◆ Your task:
Go through the data and copy each line where the word "databases" shows up.

┄┄┄┄┄┄

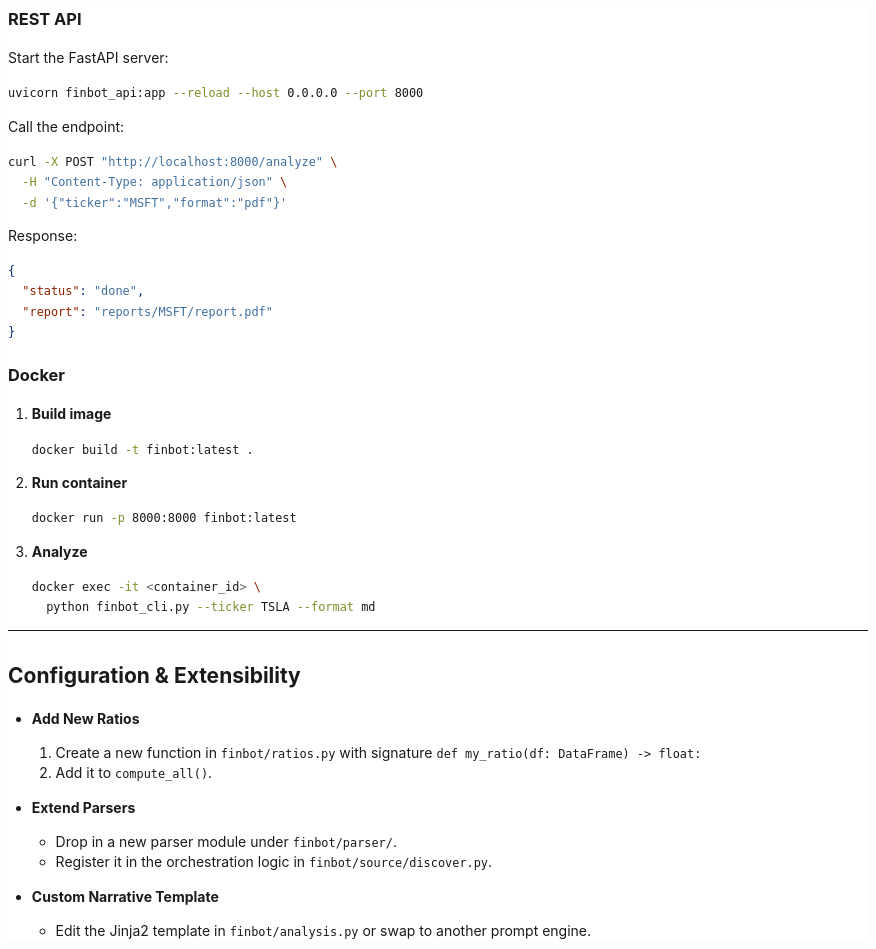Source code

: ### REST API  

Start the FastAPI server:

```bash
uvicorn finbot_api:app --reload --host 0.0.0.0 --port 8000
```

Call the endpoint:

```bash
curl -X POST "http://localhost:8000/analyze" \
  -H "Content-Type: application/json" \
  -d '{"ticker":"MSFT","format":"pdf"}'
```

Response:

```json
{
  "status": "done",
  "report": "reports/MSFT/report.pdf"
}
```

### Docker  

1. **Build image**  
   ```bash
   docker build -t finbot:latest .
   ```

2. **Run container**  
   ```bash
   docker run -p 8000:8000 finbot:latest
   ```

3. **Analyze**  
   ```bash
   docker exec -it <container_id> \
     python finbot_cli.py --ticker TSLA --format md
   ```

---

## Configuration & Extensibility  

- **Add New Ratios**  
  1. Create a new function in `finbot/ratios.py` with signature `def my_ratio(df: DataFrame) -> float:`  
  2. Add it to `compute_all()`.

- **Extend Parsers**  
  - Drop in a new parser module under `finbot/parser/`.  
  - Register it in the orchestration logic in `finbot/source/discover.py`.

- **Custom Narrative Template**  
  - Edit the Jinja2 template in `finbot/analysis.py` or swap to another prompt engine.
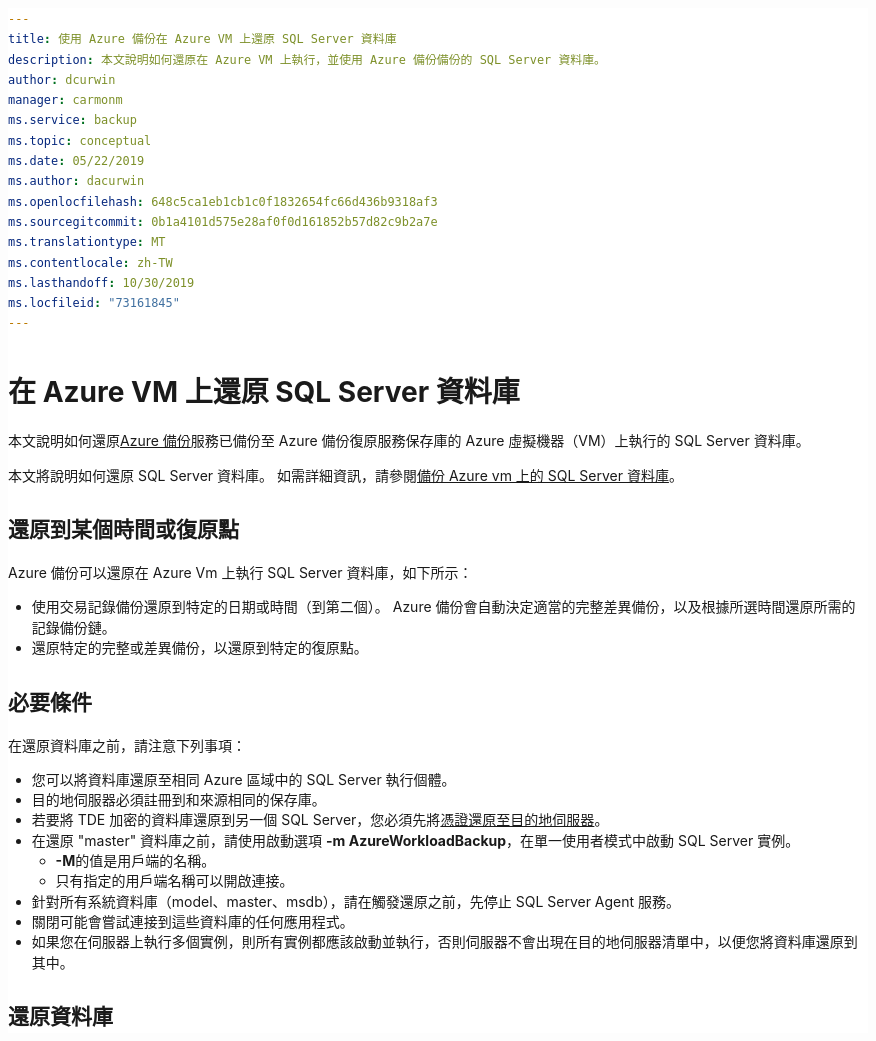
 ```yaml
---
title: 使用 Azure 備份在 Azure VM 上還原 SQL Server 資料庫
description: 本文說明如何還原在 Azure VM 上執行，並使用 Azure 備份備份的 SQL Server 資料庫。
author: dcurwin
manager: carmonm
ms.service: backup
ms.topic: conceptual
ms.date: 05/22/2019
ms.author: dacurwin
ms.openlocfilehash: 648c5ca1eb1cb1c0f1832654fc66d436b9318af3
ms.sourcegitcommit: 0b1a4101d575e28af0f0d161852b57d82c9b2a7e
ms.translationtype: MT
ms.contentlocale: zh-TW
ms.lasthandoff: 10/30/2019
ms.locfileid: "73161845"
---
```

# <a name="restore-sql-server-databases-on-azure-vms"></a>在 Azure VM 上還原 SQL Server 資料庫

本文說明如何還原[Azure 備份](backup-overview.md)服務已備份至 Azure 備份復原服務保存庫的 Azure 虛擬機器（VM）上執行的 SQL Server 資料庫。

本文將說明如何還原 SQL Server 資料庫。 如需詳細資訊，請參閱[備份 Azure vm 上的 SQL Server 資料庫](backup-azure-sql-database.md)。

## <a name="restore-to-a-time-or-a-recovery-point"></a>還原到某個時間或復原點

Azure 備份可以還原在 Azure Vm 上執行 SQL Server 資料庫，如下所示：

- 使用交易記錄備份還原到特定的日期或時間（到第二個）。 Azure 備份會自動決定適當的完整差異備份，以及根據所選時間還原所需的記錄備份鏈。
- 還原特定的完整或差異備份，以還原到特定的復原點。

## <a name="prerequisites"></a>必要條件

在還原資料庫之前，請注意下列事項：

- 您可以將資料庫還原至相同 Azure 區域中的 SQL Server 執行個體。
- 目的地伺服器必須註冊到和來源相同的保存庫。
- 若要將 TDE 加密的資料庫還原到另一個 SQL Server，您必須先將[憑證還原至目的地伺服器](https://docs.microsoft.com/sql/relational-databases/security/encryption/move-a-tde-protected-database-to-another-sql-server?view=sql-server-2017)。
- 在還原 "master" 資料庫之前，請使用啟動選項 **-m AzureWorkloadBackup**，在單一使用者模式中啟動 SQL Server 實例。
  - **-M**的值是用戶端的名稱。
  - 只有指定的用戶端名稱可以開啟連接。
- 針對所有系統資料庫（model、master、msdb），請在觸發還原之前，先停止 SQL Server Agent 服務。
- 關閉可能會嘗試連接到這些資料庫的任何應用程式。
- 如果您在伺服器上執行多個實例，則所有實例都應該啟動並執行，否則伺服器不會出現在目的地伺服器清單中，以便您將資料庫還原到其中。

## <a name="restore-a-database"></a>還原資料庫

┄┄┄┄┄┄

◆ Solution to the problem:
# <a name="restore-sql-server-databases-on-azure-vms"></a>在 Azure VM 上還原 SQL Server 資料庫
- 若要將 TDE 加密的資料庫還原到另一個 SQL Server，您必須先將[憑證還原至目的地伺服器](https://docs.microsoft.com/sql/relational-databases/security/encryption/move-a-tde-protected-database-to-another-sql-server?view=sql-server-2017)。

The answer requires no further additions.